Out of Control and Back Again

Most people who go through the divorce process will come to a realization of who they are sexually and what their sexual nature is. It may be that they have not thought about it before and this time clarifies how sex is part of who they are, that they want to be sexual,  and that it is a powerful part of their life. The sex drive is an appetite like our need for food is an appetite. We have desire and we have control. The horny phase feels like desire out of control.images-154

People choose to have sex outside of a committed relationship, and during this phase, can have many sexual relationships. They look to sexual encounter as a way to resolve the horny phase and as a way to heal them sexually after divorce. There are definite health related concerns in this age of AIDS, Chlamydia, various forms of Herpes, Hepatitis B, and other sexually transmitted diseases. These are serious and widespread health problems which you want to protect yourself and others from by using safe sexual practices.

People choose not to have sex during this phase for various reasons. Our society was based on religious values historically. This dictated having a sexual relationship with a marriage partner. When people, who hold these values, have a non-marital sexual relationship or experience, they can experience a lot of guilt. For them no sex outside marriage equals no guilt. They prefer to bond within a committed relationship. This is an appropriate choice for those with strong moral views. There is an imprinting and bonding that takes place and can feel safest when in a committed emotional relationship.

There are others who avoid sex who are primarily concerned with avoiding both disease and pregnancy.

Our society pushes sex on us at every turn. Sex is used to sell everything from cars to condominiums and youth is glorified. The media view point most often does not live out in reality and it can be difficult to keep a realistic perspective on sexuality.

I have been asked several times how long this phase lasts. It’s like a woman in labour asking the precise prediction of the time of delivery. Just realize that another growth aspect of the divorce process is to grow through your sexuality. Eventually you will realize a more normal-for-you sex drive, the third stage of post-divorce sexuality.

Healthy sexual adjustment after divorce means that you realize an awareness of your own sexuality, grow beyond a focus only on physical sex, and have an ability to have a whole rounded relationship with others that will include sex in the appropriate circumstance.

In your personal style of sexuality you want to have a genuine expression of you as a unique person, your values and morality. You want to be equally concerned your self-fulfillment and with the other person’s needs and well-being, and you do not want to be hurtful to others or society at large.

Evidence is pretty clear that one emotional relationship at a time is the most supportive of a sexual relationship. Effective communication, love, trust, understanding, and respect for each other create room for healthy sexuality in relationship.

To think about:

Am I able to behave the way I want and feel is right for me, even if it does not meet others expectations?

Do I feel capable of having a deep and meaningful sexual relationship when it becomes appropriate? Have I developed enough building blocks for relationship?

* _GIVEN DATA_:
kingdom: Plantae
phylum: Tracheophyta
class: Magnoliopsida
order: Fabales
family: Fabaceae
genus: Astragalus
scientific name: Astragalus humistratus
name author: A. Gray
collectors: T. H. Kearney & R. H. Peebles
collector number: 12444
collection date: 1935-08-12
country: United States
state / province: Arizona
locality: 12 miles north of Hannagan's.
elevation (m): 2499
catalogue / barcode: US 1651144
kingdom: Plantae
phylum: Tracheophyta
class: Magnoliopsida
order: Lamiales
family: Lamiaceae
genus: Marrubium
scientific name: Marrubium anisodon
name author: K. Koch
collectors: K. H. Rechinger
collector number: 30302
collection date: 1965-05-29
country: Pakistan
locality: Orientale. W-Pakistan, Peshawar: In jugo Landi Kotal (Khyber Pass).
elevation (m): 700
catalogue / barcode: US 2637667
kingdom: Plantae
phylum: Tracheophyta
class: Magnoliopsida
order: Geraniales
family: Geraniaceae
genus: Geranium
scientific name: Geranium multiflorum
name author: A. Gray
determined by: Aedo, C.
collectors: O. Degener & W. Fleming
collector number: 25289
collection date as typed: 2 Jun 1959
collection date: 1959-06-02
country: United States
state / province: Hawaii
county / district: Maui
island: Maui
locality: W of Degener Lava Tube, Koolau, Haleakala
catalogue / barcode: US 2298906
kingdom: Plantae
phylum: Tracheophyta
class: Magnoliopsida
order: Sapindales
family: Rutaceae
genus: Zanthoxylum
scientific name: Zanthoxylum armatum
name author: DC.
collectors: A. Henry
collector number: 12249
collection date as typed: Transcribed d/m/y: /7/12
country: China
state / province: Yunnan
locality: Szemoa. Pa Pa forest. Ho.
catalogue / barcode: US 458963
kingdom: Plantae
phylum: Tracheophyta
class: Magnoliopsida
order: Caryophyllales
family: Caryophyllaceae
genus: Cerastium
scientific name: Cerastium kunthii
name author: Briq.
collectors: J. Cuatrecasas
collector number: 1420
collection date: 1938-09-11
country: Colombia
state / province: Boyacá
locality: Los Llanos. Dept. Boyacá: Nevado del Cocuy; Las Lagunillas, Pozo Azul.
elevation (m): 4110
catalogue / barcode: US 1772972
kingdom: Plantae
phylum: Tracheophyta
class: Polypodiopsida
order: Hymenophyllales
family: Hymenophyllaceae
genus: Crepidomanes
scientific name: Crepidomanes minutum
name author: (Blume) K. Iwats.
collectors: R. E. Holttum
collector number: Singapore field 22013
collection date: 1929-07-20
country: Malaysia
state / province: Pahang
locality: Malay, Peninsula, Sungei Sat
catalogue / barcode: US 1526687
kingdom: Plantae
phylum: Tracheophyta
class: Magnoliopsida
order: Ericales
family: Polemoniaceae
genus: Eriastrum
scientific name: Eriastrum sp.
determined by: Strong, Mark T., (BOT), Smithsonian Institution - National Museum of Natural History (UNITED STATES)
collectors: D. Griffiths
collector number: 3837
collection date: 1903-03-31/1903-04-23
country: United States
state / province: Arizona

* _EXERCISE INSTRUCTIONS_: Update the stretch of the piece on sexuality after divorce from "I have been" through "of post-divorce sexuality.", changing "labour" to "labor".

* _RESPONSE_:
I have been asked several times how long this phase lasts. It’s like a woman in labor asking the precise prediction of the time of delivery. Just realize that another growth aspect of the divorce process is to grow through your sexuality. Eventually you will realize a more normal-for-you sex drive, the third stage of post-divorce sexuality.